> [Exercise prompt]: Through the last line of the entries, please copy every line exactly, starting with the one that contains "micrograph of endometroid".

Stored data entries:
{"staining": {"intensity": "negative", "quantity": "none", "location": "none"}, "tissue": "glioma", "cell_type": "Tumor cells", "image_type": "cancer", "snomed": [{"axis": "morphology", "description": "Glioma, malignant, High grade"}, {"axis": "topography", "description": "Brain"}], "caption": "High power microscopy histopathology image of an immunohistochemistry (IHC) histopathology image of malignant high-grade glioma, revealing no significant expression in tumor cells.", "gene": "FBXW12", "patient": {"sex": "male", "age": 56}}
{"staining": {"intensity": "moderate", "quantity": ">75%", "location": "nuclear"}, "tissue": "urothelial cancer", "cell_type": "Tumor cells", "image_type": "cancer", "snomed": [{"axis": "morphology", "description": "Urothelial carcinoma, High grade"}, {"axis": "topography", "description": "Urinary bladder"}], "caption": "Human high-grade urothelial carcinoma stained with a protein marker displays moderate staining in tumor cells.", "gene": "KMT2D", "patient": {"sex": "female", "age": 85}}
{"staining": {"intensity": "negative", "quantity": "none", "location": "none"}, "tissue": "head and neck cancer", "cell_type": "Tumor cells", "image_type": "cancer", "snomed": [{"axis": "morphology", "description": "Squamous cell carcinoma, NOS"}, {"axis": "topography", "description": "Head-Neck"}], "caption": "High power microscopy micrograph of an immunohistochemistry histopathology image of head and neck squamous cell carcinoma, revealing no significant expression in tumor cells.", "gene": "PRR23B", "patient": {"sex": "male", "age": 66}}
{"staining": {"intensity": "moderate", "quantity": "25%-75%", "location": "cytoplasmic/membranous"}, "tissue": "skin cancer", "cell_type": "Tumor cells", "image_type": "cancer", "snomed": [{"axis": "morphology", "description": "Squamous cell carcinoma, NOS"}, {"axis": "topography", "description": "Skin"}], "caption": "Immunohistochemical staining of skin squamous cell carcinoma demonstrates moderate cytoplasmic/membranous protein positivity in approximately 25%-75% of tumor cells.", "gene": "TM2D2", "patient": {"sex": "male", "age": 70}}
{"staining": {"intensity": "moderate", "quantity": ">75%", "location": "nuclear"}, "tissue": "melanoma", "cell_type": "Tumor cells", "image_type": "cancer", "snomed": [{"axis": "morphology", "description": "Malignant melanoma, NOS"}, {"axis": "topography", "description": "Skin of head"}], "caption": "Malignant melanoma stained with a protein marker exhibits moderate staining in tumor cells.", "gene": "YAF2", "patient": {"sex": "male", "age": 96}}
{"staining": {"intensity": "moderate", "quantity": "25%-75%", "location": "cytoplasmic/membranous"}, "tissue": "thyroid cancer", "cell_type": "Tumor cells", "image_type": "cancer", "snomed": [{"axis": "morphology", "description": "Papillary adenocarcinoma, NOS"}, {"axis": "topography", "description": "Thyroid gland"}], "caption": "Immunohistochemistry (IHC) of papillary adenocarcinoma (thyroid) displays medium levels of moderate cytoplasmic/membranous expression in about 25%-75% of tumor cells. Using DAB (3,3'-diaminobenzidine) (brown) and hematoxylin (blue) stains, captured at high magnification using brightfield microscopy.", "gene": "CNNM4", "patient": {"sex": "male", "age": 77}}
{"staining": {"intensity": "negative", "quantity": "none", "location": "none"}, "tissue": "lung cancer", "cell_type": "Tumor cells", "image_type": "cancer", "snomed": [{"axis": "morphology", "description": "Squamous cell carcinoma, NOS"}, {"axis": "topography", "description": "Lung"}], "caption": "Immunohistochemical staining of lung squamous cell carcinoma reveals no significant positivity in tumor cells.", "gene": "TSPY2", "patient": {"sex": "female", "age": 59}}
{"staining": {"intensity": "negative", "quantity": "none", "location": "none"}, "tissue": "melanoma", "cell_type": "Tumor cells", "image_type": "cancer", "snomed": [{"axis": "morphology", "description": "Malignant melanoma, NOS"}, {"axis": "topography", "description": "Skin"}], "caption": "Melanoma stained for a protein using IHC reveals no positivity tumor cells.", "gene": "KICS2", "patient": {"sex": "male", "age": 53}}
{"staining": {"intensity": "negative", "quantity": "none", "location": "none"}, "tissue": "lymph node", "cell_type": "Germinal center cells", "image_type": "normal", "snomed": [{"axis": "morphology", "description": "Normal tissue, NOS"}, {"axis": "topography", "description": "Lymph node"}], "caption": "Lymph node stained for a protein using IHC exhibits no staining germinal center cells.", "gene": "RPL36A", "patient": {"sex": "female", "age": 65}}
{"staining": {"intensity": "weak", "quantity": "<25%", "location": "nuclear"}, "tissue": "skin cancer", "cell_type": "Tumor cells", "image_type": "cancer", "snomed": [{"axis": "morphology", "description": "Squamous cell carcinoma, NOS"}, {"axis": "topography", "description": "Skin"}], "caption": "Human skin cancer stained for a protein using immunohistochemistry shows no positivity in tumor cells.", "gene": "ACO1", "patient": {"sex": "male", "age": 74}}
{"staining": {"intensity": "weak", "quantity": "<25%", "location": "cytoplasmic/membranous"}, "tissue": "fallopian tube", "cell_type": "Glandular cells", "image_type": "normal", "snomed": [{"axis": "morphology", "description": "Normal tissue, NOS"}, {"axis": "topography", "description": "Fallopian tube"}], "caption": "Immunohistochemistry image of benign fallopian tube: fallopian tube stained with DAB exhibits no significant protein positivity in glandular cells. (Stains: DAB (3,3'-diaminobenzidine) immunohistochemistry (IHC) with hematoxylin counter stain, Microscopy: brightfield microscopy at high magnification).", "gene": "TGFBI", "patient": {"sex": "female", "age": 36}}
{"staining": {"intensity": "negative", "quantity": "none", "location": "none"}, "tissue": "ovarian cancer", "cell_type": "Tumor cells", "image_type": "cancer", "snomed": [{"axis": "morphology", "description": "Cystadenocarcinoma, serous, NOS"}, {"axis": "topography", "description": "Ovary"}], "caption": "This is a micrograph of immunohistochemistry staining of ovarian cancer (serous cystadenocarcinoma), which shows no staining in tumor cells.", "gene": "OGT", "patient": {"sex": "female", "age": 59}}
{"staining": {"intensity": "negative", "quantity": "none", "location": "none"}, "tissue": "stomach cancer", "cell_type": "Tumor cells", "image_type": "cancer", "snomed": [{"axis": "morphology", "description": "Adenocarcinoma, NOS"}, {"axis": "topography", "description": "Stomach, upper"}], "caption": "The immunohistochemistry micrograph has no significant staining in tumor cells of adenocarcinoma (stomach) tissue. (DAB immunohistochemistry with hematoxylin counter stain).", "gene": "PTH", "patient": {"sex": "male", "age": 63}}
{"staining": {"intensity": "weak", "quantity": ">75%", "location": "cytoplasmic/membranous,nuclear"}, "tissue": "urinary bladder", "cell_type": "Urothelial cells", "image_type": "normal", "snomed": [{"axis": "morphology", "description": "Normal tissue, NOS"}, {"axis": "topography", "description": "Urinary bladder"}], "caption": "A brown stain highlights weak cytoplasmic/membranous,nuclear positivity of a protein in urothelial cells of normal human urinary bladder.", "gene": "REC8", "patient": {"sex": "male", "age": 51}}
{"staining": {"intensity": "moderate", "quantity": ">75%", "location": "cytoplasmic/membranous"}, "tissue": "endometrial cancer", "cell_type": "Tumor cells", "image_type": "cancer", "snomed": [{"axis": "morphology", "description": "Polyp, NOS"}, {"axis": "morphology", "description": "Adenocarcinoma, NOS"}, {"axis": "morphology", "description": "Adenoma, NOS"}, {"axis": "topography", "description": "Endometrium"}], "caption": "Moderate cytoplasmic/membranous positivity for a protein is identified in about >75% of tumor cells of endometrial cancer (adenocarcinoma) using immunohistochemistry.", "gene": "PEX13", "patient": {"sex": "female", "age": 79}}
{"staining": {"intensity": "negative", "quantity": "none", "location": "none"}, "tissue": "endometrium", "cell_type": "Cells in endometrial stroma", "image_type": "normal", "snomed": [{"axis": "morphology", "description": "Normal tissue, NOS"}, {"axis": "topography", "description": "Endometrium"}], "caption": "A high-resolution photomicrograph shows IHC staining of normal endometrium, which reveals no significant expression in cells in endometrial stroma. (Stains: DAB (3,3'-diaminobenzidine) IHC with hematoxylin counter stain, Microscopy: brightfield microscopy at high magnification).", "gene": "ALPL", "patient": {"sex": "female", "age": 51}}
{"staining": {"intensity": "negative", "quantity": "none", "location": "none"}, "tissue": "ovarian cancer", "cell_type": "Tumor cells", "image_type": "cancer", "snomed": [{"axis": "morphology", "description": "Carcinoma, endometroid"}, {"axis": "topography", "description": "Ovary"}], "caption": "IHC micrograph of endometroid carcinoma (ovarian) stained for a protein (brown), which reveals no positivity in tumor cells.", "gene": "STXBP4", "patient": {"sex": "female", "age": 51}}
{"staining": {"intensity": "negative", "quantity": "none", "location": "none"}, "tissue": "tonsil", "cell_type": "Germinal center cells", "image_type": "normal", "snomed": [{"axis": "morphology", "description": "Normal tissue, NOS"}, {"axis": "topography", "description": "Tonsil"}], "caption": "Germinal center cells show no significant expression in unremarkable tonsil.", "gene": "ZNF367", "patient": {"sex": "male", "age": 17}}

> [Exercise output]:
{"staining": {"intensity": "negative", "quantity": "none", "location": "none"}, "tissue": "ovarian cancer", "cell_type": "Tumor cells", "image_type": "cancer", "snomed": [{"axis": "morphology", "description": "Carcinoma, endometroid"}, {"axis": "topography", "description": "Ovary"}], "caption": "IHC micrograph of endometroid carcinoma (ovarian) stained for a protein (brown), which reveals no positivity in tumor cells.", "gene": "STXBP4", "patient": {"sex": "female", "age": 51}}
{"staining": {"intensity": "negative", "quantity": "none", "location": "none"}, "tissue": "tonsil", "cell_type": "Germinal center cells", "image_type": "normal", "snomed": [{"axis": "morphology", "description": "Normal tissue, NOS"}, {"axis": "topography", "description": "Tonsil"}], "caption": "Germinal center cells show no significant expression in unremarkable tonsil.", "gene": "ZNF367", "patient": {"sex": "male", "age": 17}}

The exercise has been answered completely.